Based on literature and clinical experience, the following recommendations are made:
- If there is no improvement or symptoms worsen after two weeks of standardized medication, and the child is significantly affected (e.g., sleep snoring, hypoxia, mouth breathing, further hearing decline, or sinusitis/ asthma due to purulent secretions), surgery should be considered[6].
- If symptoms improve with medication, conservative treatment can be continued for 8 to 12 weeks under regular follow-up. If no improvement is seen, surgery may be considered.
- For children under four years old, a thorough evaluation by an otolaryngologist is needed before deciding on surgery.
Do adenoids and tonsils have to be removed together for adenoid hypertrophy?
Many children have both enlarged tonsils and adenoid hypertrophy, and sometimes both are removed in the same surgery. However, simultaneous removal is not mandatory and depends on a comprehensive assessment of the impact of both conditions on the child.
Are there any side effects after tonsillectomy and adenoidectomy for adenoid hypertrophy?
Currently, tonsillectomy and adenoidectomy are minimally invasive procedures performed with low-temperature plasma devices, resulting in minimal bleeding, short surgery times, and quick recovery—usually within about two weeks.
Some parents worry about reduced immunity after surgery. While the tonsils and adenoids are immune organs with certain protective functions, if recurrent purulent tonsillitis or adenoid hypertrophy causes sleep snoring, hypoxia, daytime inattention, or hearing loss, the pros and cons must be weighed.
Additionally, no clinical data prove that children who undergo surgery have weaker immunity. As the child grows, the immune system matures, and the functions of the tonsils and adenoids are compensated by other organs.
Therefore, parents are advised to follow the doctor's recommendations and choose the most suitable treatment for their child.

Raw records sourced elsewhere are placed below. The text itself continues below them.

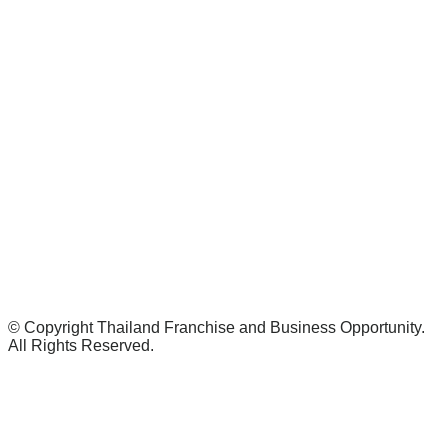
© Copyright Thailand Franchise and Business Opportunity.
All Rights Reserved.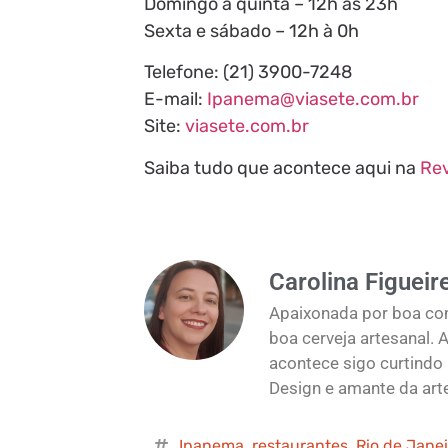
Domingo a quinta – 12h às 23h
Sexta e sábado – 12h à 0h
Telefone: (21) 3900-7248
E-mail:
Ipanema@viasete.com.br
Site:
viasete.com.br
Saiba tudo que acontece aqui na
Rev
Carolina Figueir
Apaixonada por boa com
boa cerveja artesanal.
acontece sigo curtind
Design e amante da art
Ipanema
,
restaurantes
,
Rio de Jane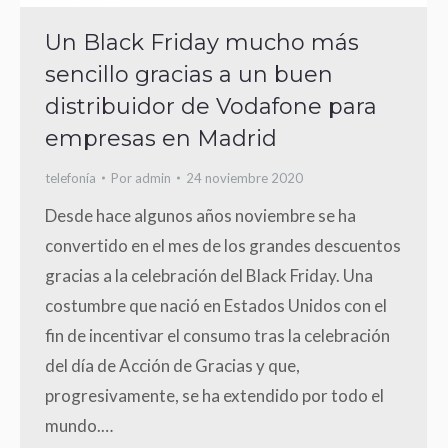
Un Black Friday mucho más
sencillo gracias a un buen
distribuidor de Vodafone para
empresas en Madrid
telefonía
Por
admin
24 noviembre 2020
Desde hace algunos años noviembre se ha
convertido en el mes de los grandes descuentos
gracias a la celebración del Black Friday. Una
costumbre que nació en Estados Unidos con el
fin de incentivar el consumo tras la celebración
del día de Acción de Gracias y que,
progresivamente, se ha extendido por todo el
mundo.…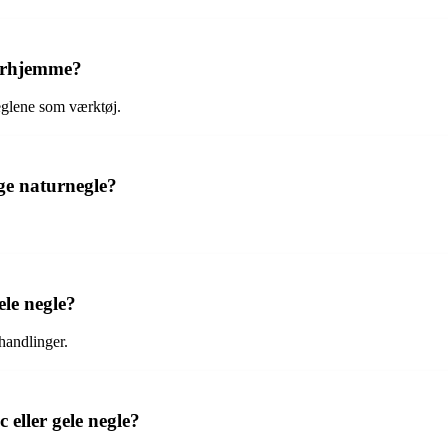
derhjemme?
eglene som værktøj.
ge naturnegle?
ele negle?
ehandlinger.
 eller gele negle?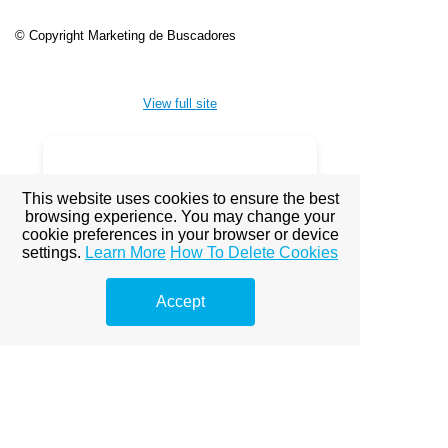
© Copyright Marketing de Buscadores
View full site
Premium Link-
This website uses cookies to ensure the best
Building
browsing experience. You may change your
cookie preferences in your browser or device
Services
settings.
Learn More
How To Delete Cookies
Explore premium link-building
Accept
options to boost your online
visibility.
Prémium linképítés Budapest
A Prémium Linképítés Hatása a
SEO-ra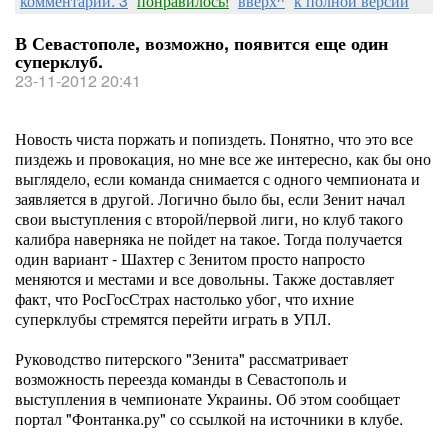
комментарии: 3
понравилось!
вверх^
к полной версии
В Севастополе, возможно, появится еще один
суперклуб.
23-11-2012 20:41
Новость чиста поржать и попиздеть. Понятно, что это все
пиздежь и провокация, но мне все же интересно, как бы оно
выглядело, если команда снимается с одного чемпионата и
заявляется в другой. Логично было бы, если Зенит начал
свои выступления с второй/первой лиги, но клуб такого
калибра наверняка не пойдет на такое. Тогда получается
один вариант - Шахтер с Зенитом просто напросто
меняются и местами и все довольны. Также доставляет
факт, что РосГосСтрах настолько убог, что ихние
суперклубы стремятся перейти играть в УПЛ.
Руководство питерского "Зенита" рассматривает
возможность переезда команды в Севастополь и
выступления в чемпионате Украины. Об этом сообщает
портал "Фонтанка.ру" со ссылкой на источники в клубе.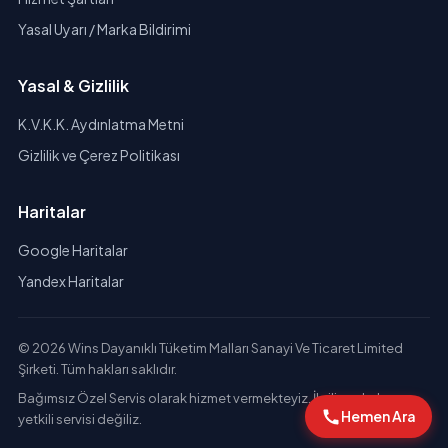
Yasal Uyarı / Marka Bildirimi
Yasal & Gizlilik
K.V.K.K. Aydınlatma Metni
Gizlilik ve Çerez Politikası
Haritalar
Google Haritalar
Yandex Haritalar
© 2026 Wins Dayanıklı Tüketim Malları Sanayi Ve Ticaret Limited
Şirketi. Tüm hakları saklıdır.
Bağımsız Özel Servis olarak hizmet vermekteyiz. İlgili markaların
Hemen Ara
yetkili servisi değiliz.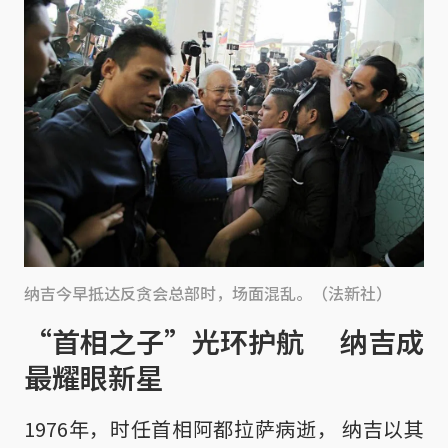
纳吉今早抵达反贪会总部时，场面混乱。（法新社）
“首相之子”光环护航 纳吉成
最耀眼新星
1976年，时任首相阿都拉萨病逝， 纳吉以其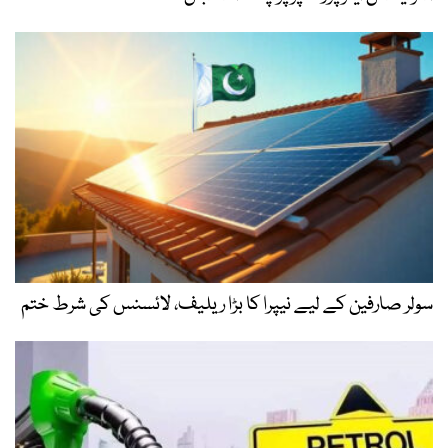
سولر صارفین کے لیے نیپرا کا بڑا ریلیف، لائسنس کی شرط ختم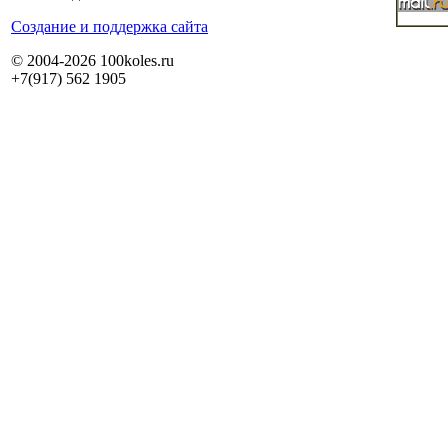
Cоздание и поддержка сайта
© 2004-2026 100koles.ru
+7(917) 562 1905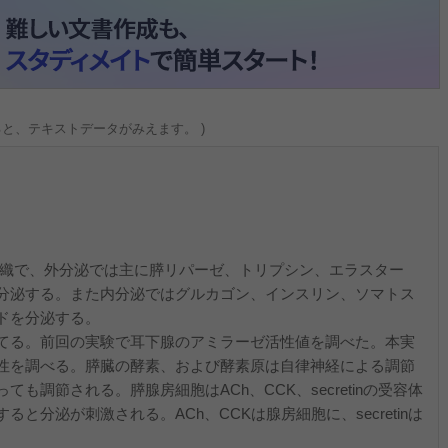
ると、テキストデータがみえます。 )
的・緒言
で、外分泌では主に膵リパーゼ、トリプシン、エラスター
分泌する。また内分泌ではグルカゴン、インスリン、ソマトス
ドを分泌する。
てる。前回の実験で耳下腺のアミラーゼ活性値を調べた。本実
性を調べる。膵臓の酵素、および酵素原は自律神経による調節
も調節される。膵腺房細胞はACh、CCK、secretinの受容体
と分泌が刺激される。ACh、CCKは腺房細胞に、secretinは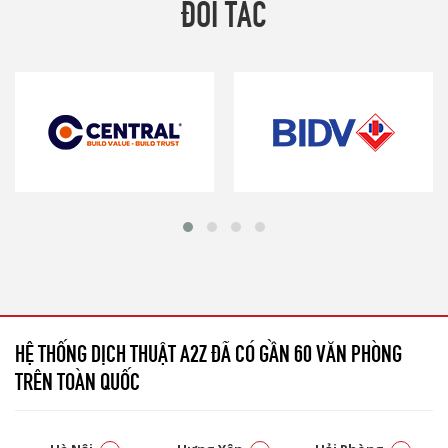
ĐỐI TÁC
HỆ THỐNG DỊCH THUẬT A2Z ĐÃ CÓ GẦN 60 VĂN PHÒNG
TRÊN TOÀN QUỐC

Can adenoids regrow after removal?
There is a certain chance of recurrence, with a recurrence rate of up to 5.75% in children aged 5–8 (about 5–6 out of 100 children in this age group)[7].
Due to the nature of adenoids—lymphoid tissue without a complete capsule—only most of the glandular tissue is removed during surgery. Lymphoid tissue may regrow, but it will not return to its pre-surgery size. If no symptoms recur, close observation and conservative treatment are sufficient, and repeat surgery is usually unnecessary.
DIET & LIFESTYLE
What should children with adenoid hypertrophy pay attention to in daily life?
Repeated colds may worsen adenoid hypertrophy, so it's important to prevent colds, clean the nose frequently, reduce nasal congestion and runny nose, and minimize irritation to the adenoids.
Additionally, keep children away from environmental pollutants like secondhand smoke to avoid respiratory irritation. In terms of diet, reduce the intake of spicy, greasy, and irritating foods, eat more seasonal fresh vegetables and fruits, and drink plenty of water to stay hydrated.
PREVENTION
Can adenoid hypertrophy be prevented?
Engaging in active physical exercise, strengthening physical fitness, and reducing the occurrence of colds can help prevent adenoid hypertrophy to a certain extent.